Basij rooted out students hiding behind cars and pounded their bodies and heads
with kicks and punches. About 50 students were arrested and some were shoved
into vans and taken away with sacks placed on their heads and handcuffs around
their wrists. If anyone intervened they would beat them too.
One young
female student, a freshman, hid in the bathroom of the garage and called her
mother, sobbing that she was going to die and begging for her to send help.
As word of
the siege at Sharif spread on social media, anxious parents and outraged alumni
rushed to the scene, demanding that security forces leave and students be
released. They were joined by other Tehran residents in their cars, creating a
miles-long traffic jam around the campus in support of the students, honking
their horns and shouting “death to the dictator” from their windows.
The minister
for higher education, Mohammad Ali Zolfigol, showed up with an entourage late
Sunday, but he was unable to defuse the tension and evacuate the Basiji from
the area. He held a meeting with students and professors in which he blamed the
students for “violating the law,” said they deserved punishment, and said he
could do nothing about students “getting beaten up outside,” according to a
video of the meeting.
The standoff
lasted until 3 a.m. About 80 students, exhausted and too terrified to leave,
slept on bare floors in laboratories and classrooms. Some tried to return home
or to their dorms but were hunted down in the neighborhood around campus and
arrested. Students at the dorms took shifts guarding the doors, fearing a raid.

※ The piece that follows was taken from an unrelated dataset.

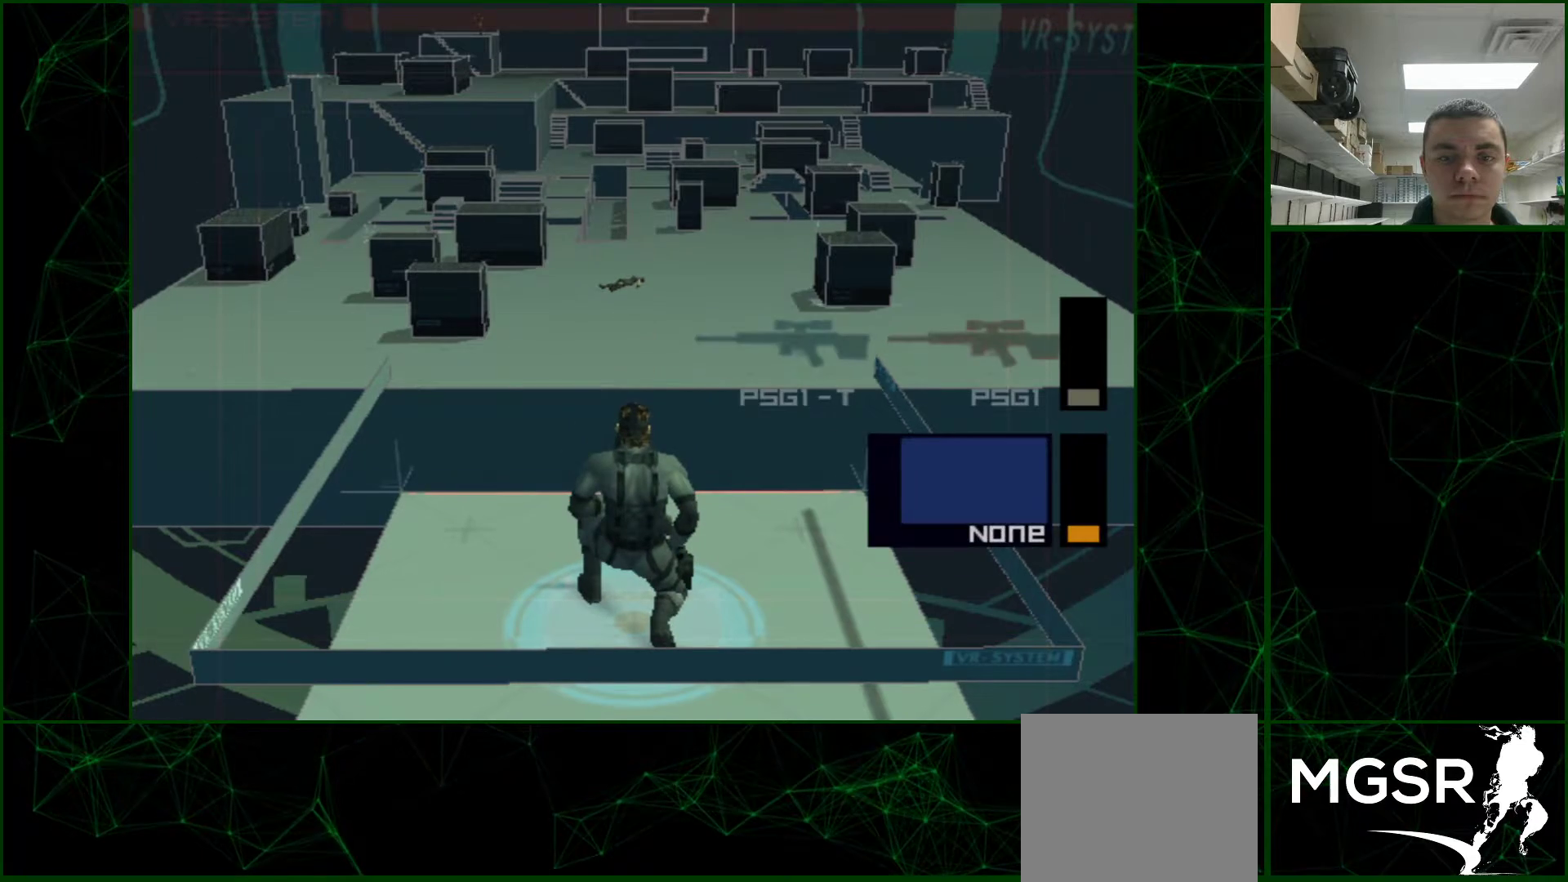
{"buttons": ["L2"], "events": [[50, "DPAD_DOWN", "down"], [167, "DPAD_DOWN", "up"], [283, "R2", "up"], [333, "L2", "down"]]}
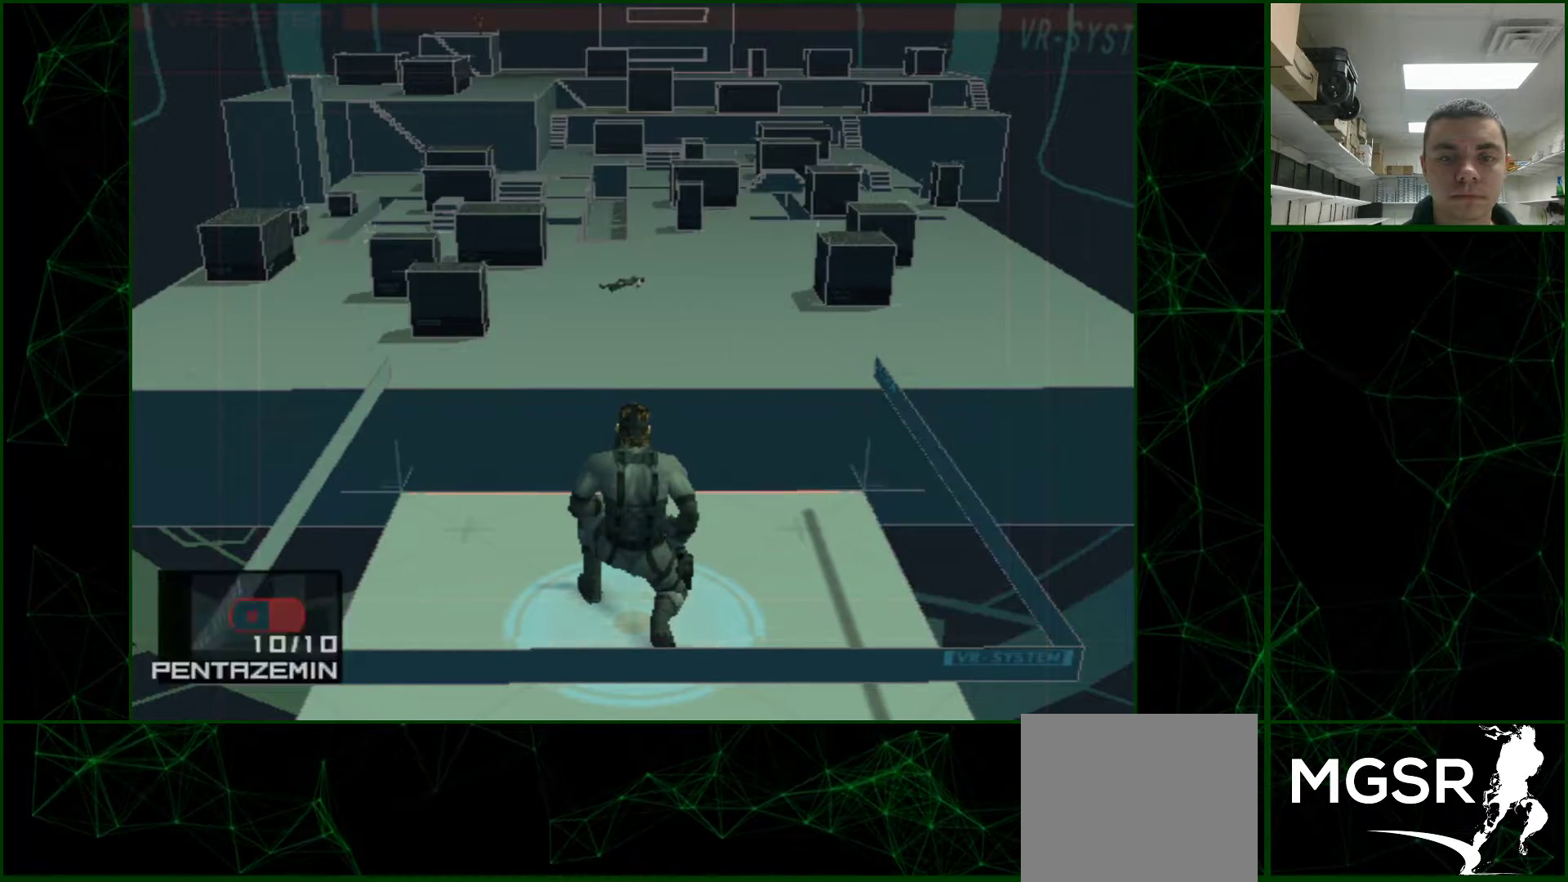
{"buttons": ["CIRCLE", "L2"], "events": [[133, "CIRCLE", "down"], [183, "CIRCLE", "up"], [250, "CIRCLE", "down"], [317, "CIRCLE", "up"], [383, "CIRCLE", "down"], [433, "CIRCLE", "up"], [500, "CIRCLE", "down"]]}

The sound of the Basij’s motorcycles circling the area and occasional bursts of
gunfire could be heard until dawn.
“It was the
darkest, most horrifying day in the history of the university. I have never
experienced anything like this,” a professor at Sharif University said in an
interview from Tehran. “The trauma of what took place will stay with the
students and all of the faculty for the rest of our lives.”
Sharif’s
campus remains closed. Some students have been released but many are still
detained and some are missing, their whereabouts unknown and no confirmation of
their arrest. Faculty members have said they will not teach, online or in
person, until all students are released and their safety is guaranteed. But
they do plan to hold a vigil on campus on Saturday.